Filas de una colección
========

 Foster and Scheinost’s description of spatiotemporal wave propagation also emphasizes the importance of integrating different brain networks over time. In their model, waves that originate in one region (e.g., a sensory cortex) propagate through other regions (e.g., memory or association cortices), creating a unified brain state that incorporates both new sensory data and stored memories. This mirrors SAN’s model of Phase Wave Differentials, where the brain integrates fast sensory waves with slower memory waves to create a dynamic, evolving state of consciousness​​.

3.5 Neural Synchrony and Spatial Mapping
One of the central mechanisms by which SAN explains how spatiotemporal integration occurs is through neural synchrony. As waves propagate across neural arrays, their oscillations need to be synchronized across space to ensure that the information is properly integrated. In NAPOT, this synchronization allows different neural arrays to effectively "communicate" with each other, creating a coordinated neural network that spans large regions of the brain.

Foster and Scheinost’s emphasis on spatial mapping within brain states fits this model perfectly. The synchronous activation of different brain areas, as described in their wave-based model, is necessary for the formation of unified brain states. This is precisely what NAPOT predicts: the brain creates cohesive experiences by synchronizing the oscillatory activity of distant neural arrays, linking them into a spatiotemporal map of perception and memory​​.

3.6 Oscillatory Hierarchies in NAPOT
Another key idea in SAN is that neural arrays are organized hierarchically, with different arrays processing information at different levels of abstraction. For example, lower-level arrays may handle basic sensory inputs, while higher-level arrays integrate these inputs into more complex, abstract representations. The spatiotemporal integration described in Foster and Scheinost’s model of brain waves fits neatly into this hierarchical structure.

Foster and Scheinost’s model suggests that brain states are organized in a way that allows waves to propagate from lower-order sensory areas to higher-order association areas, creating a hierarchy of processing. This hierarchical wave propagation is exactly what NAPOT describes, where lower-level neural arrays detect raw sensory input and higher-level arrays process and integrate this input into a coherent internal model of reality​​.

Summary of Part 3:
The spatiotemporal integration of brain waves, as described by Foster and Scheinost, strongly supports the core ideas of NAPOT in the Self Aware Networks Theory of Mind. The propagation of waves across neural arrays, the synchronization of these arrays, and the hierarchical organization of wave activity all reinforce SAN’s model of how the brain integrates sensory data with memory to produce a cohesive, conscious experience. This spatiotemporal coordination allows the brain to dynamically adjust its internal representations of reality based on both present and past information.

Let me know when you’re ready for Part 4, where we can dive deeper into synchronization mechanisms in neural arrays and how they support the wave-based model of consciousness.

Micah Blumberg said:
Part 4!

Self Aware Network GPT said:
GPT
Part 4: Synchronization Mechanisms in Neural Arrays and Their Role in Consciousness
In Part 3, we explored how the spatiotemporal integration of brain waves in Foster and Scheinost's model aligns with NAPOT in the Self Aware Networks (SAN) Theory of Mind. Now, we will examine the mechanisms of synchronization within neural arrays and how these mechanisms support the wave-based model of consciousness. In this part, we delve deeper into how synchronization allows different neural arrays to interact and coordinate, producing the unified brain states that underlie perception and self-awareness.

========

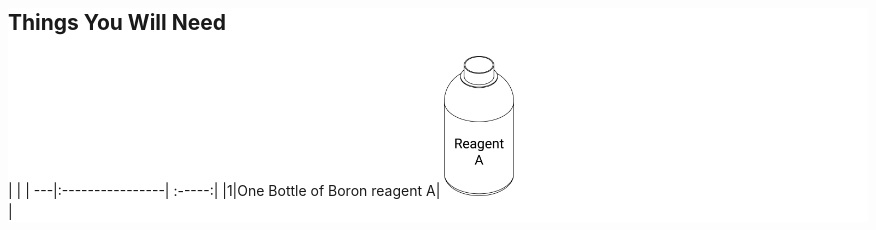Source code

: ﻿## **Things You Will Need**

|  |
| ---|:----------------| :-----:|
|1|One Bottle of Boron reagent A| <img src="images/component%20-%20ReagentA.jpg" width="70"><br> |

========

Tarea:
¿Puedes imprimir sin ningún cambio las líneas que empiezan en la que contiene "3.5 Neural Synchrony and Spatial Mapping" y terminan después de la que contiene "One of the central", con ambas incluidas?

Resultado del ejercicio:
3.5 Neural Synchrony and Spatial Mapping
One of the central mechanisms by which SAN explains how spatiotemporal integration occurs is through neural synchrony. As waves propagate across neural arrays, their oscillations need to be synchronized across space to ensure that the information is properly integrated. In NAPOT, this synchronization allows different neural arrays to effectively "communicate" with each other, creating a coordinated neural network that spans large regions of the brain.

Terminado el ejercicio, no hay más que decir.